All of Roderick's hard work, combined with the rain actually mean diddly-squat. Glos gain 3 extra points than if they had lost. Gloucestershire are now 32 points adrift of the promotion spots and sit 4th in the table, a point behind Essex who we play on Wednesday. Realistically promotion looks a tough bet, and would probably require us to win all 4 of our remaining fixtures, including against table topping, and unbeaten, Lancashire. If Glos could cement 4th in the table, the Jessop Tavern would be mighty chuffed.

Video highlights from Day 3 below:

Friday, 23 August 2013

A long road ahead for England/the 'Shire

Gloucestershire 80 for 0 trail Kent 474 (Stevens 126, Harmison 106, Key 53) by 394 runs

Gloucestershire are facing something of a mountain to climb after two days of toil in the field at Canterbury. You know it's a flat deck when Ben Harmison gets a hundred against you and that's exactly what happened on Day 1. This was followed today by a ton for the ICC's favourite, Darren Stevens and some late order runs which boosted the Kent total to a healthy 474 all out.

Glos will be disappointed to have allowed such a bottom-heavy batting card, having reduced 2nd from bottom Kent to 46-3 and 113-4 on Day 1. The attack did ok, but the change seamers Payne and Norwell again went for more than 4 runs per over each, which considering they bowled 49 overs between them is a lot of runs to ship. What we find disappointing is that if 18 year old Craig Miles is capable of going for under 4 an over in his first full season, why are Norwell and Payne, both now beyond rookie status, not capable of 'bowling dry' as well?

It says a lot about the others that Benny Howell's military medium was required for 19 overs as well. Tom Smith managed only 7 overs for 15, which doesn't say much for either the pitch or Klinger's confidence in our latest spinner.

There were more positive signs when Glos batted, with Corporal Klinger and Chris Dent continuing their nascent opening partnership and taking us to 80 without loss at the close.
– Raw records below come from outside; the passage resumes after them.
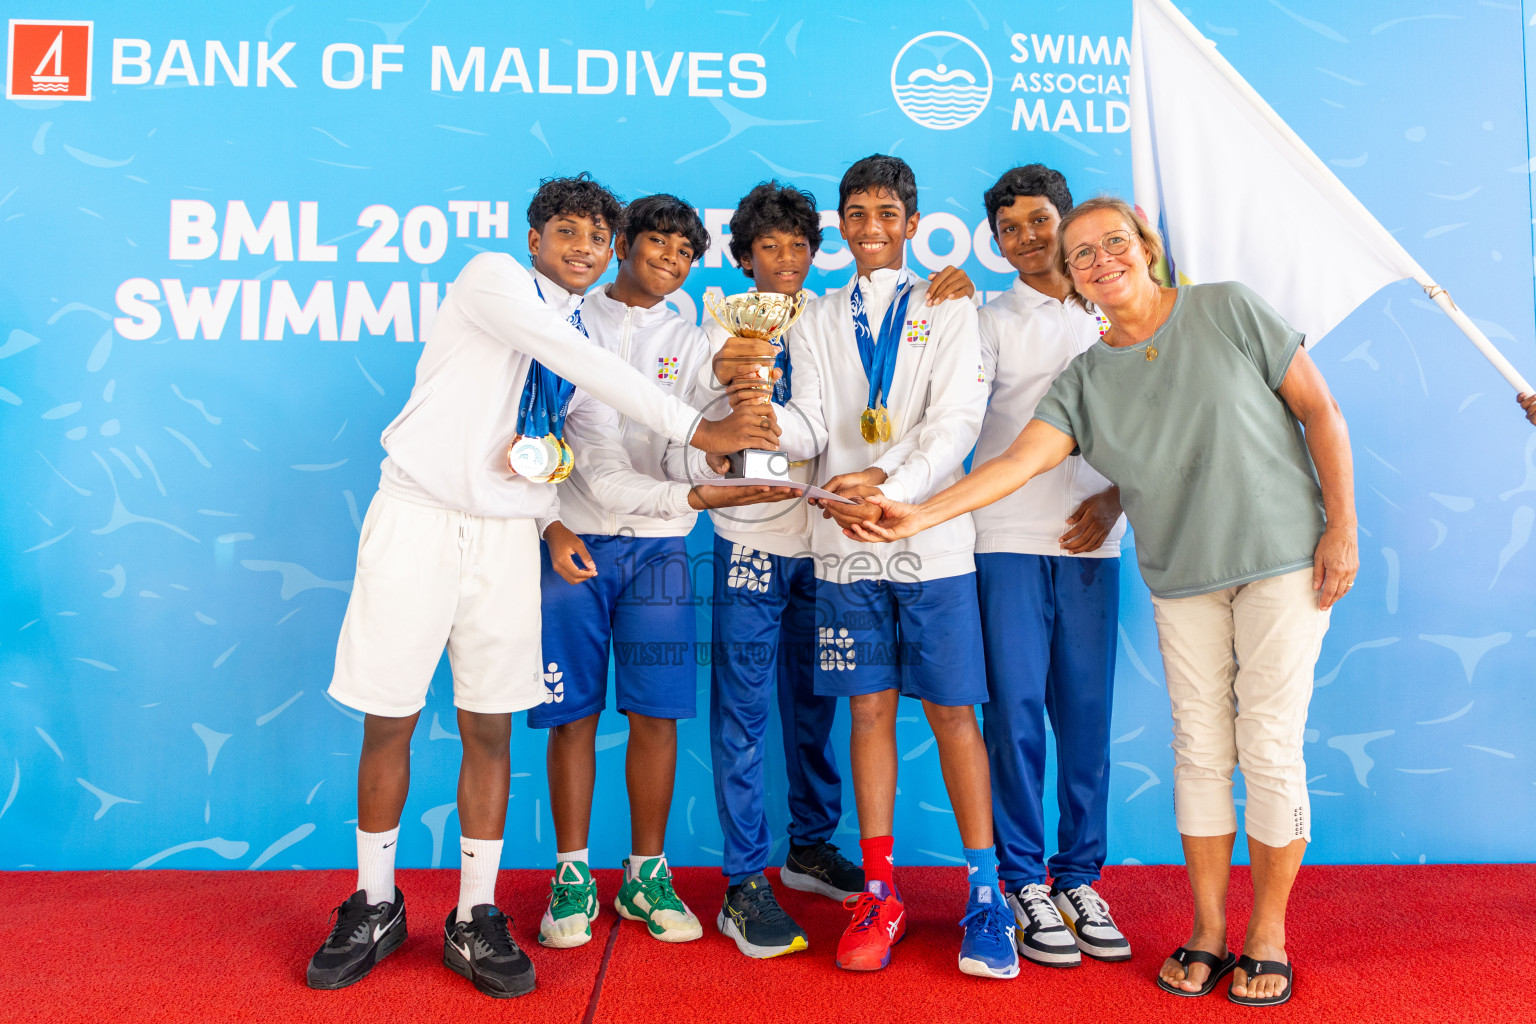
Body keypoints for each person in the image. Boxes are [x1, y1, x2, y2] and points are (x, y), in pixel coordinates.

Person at [847, 196, 1358, 1007]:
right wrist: (917, 509)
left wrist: (1343, 527)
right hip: (1180, 576)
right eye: (1084, 255)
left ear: (1146, 246)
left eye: (1112, 243)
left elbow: (1320, 411)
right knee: (1198, 750)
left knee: (1266, 744)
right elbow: (1017, 463)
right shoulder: (1086, 374)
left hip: (1281, 562)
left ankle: (1267, 935)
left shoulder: (1224, 306)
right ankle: (1207, 931)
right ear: (1074, 273)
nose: (1099, 261)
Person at [306, 174, 775, 999]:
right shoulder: (495, 281)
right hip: (416, 516)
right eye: (570, 233)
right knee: (392, 717)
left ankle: (474, 915)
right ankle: (374, 903)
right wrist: (703, 430)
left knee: (490, 726)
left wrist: (559, 518)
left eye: (598, 237)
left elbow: (553, 449)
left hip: (506, 535)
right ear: (534, 239)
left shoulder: (578, 321)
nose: (586, 248)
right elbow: (590, 369)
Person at [531, 192, 795, 950]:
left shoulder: (698, 333)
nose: (671, 261)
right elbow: (558, 433)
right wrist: (549, 520)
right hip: (574, 540)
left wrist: (726, 443)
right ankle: (572, 876)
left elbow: (695, 438)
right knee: (571, 714)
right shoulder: (572, 321)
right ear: (622, 247)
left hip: (662, 545)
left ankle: (646, 874)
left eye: (685, 253)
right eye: (657, 245)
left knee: (657, 713)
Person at [798, 154, 1018, 979]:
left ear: (913, 224)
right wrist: (764, 439)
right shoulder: (818, 317)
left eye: (886, 213)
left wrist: (891, 485)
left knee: (957, 717)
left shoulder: (949, 305)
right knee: (867, 716)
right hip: (846, 545)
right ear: (840, 226)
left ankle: (986, 894)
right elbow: (815, 421)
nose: (870, 228)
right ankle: (880, 889)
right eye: (854, 213)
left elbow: (958, 420)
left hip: (931, 542)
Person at [698, 181, 860, 960]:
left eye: (799, 246)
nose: (787, 260)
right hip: (749, 540)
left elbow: (822, 422)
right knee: (744, 713)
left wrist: (767, 422)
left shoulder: (825, 318)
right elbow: (706, 429)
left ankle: (808, 847)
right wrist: (746, 414)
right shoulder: (716, 325)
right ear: (743, 257)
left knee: (814, 705)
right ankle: (741, 882)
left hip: (821, 544)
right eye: (770, 247)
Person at [974, 166, 1130, 969]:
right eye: (1011, 228)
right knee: (1017, 719)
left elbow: (1156, 429)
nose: (1029, 238)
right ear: (995, 242)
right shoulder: (983, 319)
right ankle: (1023, 879)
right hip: (1003, 541)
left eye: (1041, 221)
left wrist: (1116, 503)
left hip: (1093, 546)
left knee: (1086, 720)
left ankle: (1078, 876)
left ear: (1068, 224)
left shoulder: (1121, 311)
A lot of batting is required to see us to safety and beyond and you would say that only two results are likely at this stage of the game, a draw or a Kent victory.

On the plus side, some time has already been lost to rain and the weather forecast isn't looking that promising for the next two days.

In many ways this game has mirrored the 5th Test at the Oval. Lose the toss and witness the opposition rack up almost 500, with hundreds from a perennial underachiever and a dasher with a unorthodox technique. Then face some tricky overs before the close on Day 2. the only difference is that the Aussies have Nathan Lyon whereas Kent only have James Tredwell. On second thoughts, these matches are identical!